I was able to get it to work on the ec2 instance by installing http://central.maven.org/maven2/commons-httpclient/commons-httpclient/3.1/commons-httpclient-3.1.jar within ~/Agile_Data_Code_2/lib/ and add it at the end of this line: spark.jars /home/ubuntu/Agile_Data_Code_2/lib/mongo-hadoop-spark-2.0.2.jar,/home/ubuntu/Agile_Data_Code_2/lib/mongo-java-driver-3.4.2.jar,/home/ubuntu/Agile_Data_Code_2/lib/mongo-hadoop-2.0.2.jar,/home/ubuntu/Agile_Data_Code_2/lib/elasticsearch-spark-20_2.10-5.5.1.jar,/home/ubuntu/Agile_Data_Code_2/lib/snappy-java-1.1.2.6.jar,/home/ubuntu/Agile_Data_Code_2/lib/lzo-hadoop-1.0.5.jar

within the /home/vagrant/spark/conf/spark-defaults.conf

rjurney commented 6 years ago

@markucsb @pdawczak Sorry for the problems. The Vagrant image is deprecated, I can't manage to support two environments and trying to do so was a mistake. Use the EC2 scripts, and I will fix any issues you find there. The EC2 instance I use is less expensive than the book if you stop them when you aren't using it. Please bare with me!

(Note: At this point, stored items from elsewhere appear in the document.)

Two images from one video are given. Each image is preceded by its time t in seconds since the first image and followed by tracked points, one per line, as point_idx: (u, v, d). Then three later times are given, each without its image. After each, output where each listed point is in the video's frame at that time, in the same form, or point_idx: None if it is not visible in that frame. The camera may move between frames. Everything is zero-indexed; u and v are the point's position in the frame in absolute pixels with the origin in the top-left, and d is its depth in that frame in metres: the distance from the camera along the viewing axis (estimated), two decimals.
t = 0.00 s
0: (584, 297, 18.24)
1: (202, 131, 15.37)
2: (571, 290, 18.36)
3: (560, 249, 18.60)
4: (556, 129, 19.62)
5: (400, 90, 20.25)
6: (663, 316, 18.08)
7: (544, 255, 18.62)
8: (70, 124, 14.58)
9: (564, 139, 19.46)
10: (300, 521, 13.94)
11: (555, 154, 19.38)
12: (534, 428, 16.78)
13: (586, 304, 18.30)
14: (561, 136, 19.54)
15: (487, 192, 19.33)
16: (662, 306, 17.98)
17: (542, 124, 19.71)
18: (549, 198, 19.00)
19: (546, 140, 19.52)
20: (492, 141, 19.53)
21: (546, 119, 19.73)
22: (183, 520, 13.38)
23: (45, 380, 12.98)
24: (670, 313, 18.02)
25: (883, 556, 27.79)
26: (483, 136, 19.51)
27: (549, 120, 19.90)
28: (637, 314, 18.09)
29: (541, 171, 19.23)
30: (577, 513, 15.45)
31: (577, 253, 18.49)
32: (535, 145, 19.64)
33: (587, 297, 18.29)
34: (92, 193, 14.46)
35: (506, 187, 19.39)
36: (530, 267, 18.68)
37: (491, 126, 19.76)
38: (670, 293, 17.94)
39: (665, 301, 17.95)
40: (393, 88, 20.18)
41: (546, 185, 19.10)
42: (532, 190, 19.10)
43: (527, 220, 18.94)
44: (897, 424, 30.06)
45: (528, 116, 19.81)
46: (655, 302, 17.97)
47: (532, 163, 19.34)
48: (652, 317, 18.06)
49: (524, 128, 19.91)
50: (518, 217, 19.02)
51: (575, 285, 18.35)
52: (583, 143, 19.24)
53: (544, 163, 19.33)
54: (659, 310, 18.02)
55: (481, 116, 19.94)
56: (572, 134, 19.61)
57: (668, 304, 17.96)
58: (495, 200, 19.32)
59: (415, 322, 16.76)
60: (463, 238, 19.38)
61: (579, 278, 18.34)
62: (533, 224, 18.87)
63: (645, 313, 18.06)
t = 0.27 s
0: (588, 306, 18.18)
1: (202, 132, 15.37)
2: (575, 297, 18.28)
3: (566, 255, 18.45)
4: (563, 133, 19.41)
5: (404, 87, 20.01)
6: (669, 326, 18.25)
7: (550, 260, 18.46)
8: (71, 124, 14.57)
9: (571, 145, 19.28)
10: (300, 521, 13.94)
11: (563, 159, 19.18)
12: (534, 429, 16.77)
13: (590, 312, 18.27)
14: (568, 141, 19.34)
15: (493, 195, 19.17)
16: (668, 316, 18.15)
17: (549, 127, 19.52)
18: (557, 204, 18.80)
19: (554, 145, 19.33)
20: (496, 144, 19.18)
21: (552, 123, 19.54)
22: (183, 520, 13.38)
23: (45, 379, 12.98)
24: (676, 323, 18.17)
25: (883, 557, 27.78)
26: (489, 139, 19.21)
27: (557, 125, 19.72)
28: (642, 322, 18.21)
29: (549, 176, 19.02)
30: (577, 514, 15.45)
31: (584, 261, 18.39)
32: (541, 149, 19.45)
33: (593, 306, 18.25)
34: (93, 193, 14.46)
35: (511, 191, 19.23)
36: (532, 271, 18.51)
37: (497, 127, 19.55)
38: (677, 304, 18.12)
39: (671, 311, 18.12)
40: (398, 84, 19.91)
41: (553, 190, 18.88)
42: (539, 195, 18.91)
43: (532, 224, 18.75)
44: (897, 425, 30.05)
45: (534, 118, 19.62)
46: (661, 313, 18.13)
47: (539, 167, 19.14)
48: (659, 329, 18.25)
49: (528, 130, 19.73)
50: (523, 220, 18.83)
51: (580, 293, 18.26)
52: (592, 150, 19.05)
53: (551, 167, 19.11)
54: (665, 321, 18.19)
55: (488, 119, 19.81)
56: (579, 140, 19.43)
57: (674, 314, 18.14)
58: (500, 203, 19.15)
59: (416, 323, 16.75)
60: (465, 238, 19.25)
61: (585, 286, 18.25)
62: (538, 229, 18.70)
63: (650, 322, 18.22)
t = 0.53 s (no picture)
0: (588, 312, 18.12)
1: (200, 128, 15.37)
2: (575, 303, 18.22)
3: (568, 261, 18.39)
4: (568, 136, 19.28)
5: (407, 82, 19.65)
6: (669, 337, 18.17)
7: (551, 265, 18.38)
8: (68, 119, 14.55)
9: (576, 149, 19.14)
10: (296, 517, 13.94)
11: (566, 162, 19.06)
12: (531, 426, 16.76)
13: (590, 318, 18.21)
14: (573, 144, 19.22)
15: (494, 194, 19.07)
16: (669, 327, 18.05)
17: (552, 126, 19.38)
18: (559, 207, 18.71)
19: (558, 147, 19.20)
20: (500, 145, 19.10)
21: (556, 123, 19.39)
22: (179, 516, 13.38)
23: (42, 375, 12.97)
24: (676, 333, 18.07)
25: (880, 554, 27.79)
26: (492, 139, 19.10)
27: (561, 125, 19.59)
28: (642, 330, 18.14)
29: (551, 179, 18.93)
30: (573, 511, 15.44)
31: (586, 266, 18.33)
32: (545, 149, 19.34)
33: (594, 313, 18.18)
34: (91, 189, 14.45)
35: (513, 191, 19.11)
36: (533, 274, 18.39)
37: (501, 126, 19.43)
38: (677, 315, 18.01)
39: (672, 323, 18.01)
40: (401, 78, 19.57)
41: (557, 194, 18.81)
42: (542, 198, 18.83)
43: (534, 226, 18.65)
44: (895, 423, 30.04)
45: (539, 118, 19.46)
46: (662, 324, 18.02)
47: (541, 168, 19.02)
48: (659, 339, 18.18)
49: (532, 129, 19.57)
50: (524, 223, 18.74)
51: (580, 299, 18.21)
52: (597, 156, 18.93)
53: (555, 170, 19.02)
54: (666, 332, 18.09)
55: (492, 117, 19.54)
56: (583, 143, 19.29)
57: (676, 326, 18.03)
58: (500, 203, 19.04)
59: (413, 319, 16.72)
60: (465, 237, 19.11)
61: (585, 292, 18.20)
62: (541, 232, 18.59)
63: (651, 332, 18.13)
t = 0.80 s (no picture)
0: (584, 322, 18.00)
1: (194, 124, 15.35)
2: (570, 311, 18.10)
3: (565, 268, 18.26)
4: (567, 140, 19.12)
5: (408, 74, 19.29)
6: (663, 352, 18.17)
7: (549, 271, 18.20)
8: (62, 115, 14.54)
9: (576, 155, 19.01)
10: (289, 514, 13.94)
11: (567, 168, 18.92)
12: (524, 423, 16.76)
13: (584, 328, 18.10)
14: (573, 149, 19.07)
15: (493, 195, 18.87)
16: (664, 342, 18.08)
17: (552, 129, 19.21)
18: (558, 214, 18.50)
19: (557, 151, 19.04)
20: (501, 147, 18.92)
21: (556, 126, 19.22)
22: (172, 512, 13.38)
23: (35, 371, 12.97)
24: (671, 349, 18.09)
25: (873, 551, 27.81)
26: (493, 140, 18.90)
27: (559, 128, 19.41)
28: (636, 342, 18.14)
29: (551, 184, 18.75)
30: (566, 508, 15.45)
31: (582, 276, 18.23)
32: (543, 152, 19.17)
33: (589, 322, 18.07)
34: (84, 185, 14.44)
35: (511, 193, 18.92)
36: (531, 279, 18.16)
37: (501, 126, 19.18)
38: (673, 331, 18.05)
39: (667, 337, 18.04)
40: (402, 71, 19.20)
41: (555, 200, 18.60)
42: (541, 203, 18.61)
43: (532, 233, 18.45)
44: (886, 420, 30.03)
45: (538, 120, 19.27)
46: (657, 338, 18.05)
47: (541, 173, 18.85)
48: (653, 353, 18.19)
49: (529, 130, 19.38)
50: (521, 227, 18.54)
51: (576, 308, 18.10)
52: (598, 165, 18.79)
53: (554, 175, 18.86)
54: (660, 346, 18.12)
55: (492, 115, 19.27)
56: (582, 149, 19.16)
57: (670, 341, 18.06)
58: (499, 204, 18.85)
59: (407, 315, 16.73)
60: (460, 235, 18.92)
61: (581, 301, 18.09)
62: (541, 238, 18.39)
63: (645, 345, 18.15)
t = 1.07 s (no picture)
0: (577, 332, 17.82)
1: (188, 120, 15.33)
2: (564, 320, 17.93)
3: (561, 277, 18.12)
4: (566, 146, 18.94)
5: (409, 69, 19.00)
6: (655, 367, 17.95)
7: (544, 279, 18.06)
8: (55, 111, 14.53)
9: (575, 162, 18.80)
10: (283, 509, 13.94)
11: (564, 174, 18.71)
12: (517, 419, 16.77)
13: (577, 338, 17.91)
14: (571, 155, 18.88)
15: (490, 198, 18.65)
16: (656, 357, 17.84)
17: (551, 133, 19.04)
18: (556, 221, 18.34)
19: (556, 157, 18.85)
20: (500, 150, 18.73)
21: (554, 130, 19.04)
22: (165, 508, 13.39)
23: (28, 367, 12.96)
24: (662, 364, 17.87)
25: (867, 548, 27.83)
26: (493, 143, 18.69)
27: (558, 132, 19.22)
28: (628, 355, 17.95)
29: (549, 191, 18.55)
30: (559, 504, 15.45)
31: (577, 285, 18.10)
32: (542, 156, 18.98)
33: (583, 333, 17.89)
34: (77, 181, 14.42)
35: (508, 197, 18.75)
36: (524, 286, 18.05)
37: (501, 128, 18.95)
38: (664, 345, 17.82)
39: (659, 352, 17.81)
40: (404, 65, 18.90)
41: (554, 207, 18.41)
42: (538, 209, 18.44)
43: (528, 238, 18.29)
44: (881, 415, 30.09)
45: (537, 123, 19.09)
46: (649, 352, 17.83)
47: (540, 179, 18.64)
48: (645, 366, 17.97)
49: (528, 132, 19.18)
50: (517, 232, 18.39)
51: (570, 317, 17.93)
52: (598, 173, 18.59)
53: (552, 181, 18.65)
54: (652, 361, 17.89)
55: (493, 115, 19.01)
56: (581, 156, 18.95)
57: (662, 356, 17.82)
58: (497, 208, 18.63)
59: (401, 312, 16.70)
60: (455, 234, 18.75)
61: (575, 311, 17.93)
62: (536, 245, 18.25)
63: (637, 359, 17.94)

rjurney commented 6 years ago

@markucsb I think I resolved this in https://github.com/rjurney/Agile_Data_Code_2/commit/a596fc6091579268d026df149990245b0fc0e322 by following your instructions. Would you mind testing things out?

pdawczak commented 6 years ago

Thanks @rjurney for your response. It's a shame - I was counting on being able to set up local environment... I commute roughly about 3 hours to work in the train and being able to do code exercises on my machine would let me progress with the book.

I appreciate managing Vagrant in this instance is difficult for you, but would you be able to point me to some resources (eg. what versions of tools, how to manage vagrant) so I could investigate myself?

Thanks!

markucsb commented 6 years ago

@rjurney looks like the ec2 bootstrap has the same issue with kafka version, it is not installed properly. Can you update that before I test the other changes. Airflow is also not installed

rjurney commented 6 years ago

Thanks for letting me know. I'll take a look at it tonight.

rjurney commented 6 years ago

I hate to do this, but Vagrant has been deprecated. I can't support two systems on my limited time. Use EC2. :(